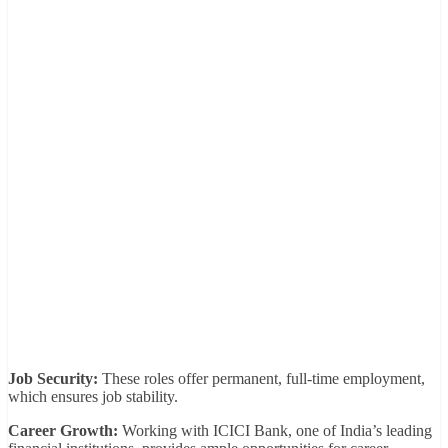
Job Security:
These roles offer permanent, full-time employment,
which ensures job stability.
Career Growth:
Working with ICICI Bank, one of India’s leading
-=-=-
**Assignment**
Write out every line of text in the data above word for word, leaving out the pictures.

**Answer to this task**
Job Security:
These roles offer permanent, full-time employment,
which ensures job stability.
Career Growth:
Working with ICICI Bank, one of India’s leading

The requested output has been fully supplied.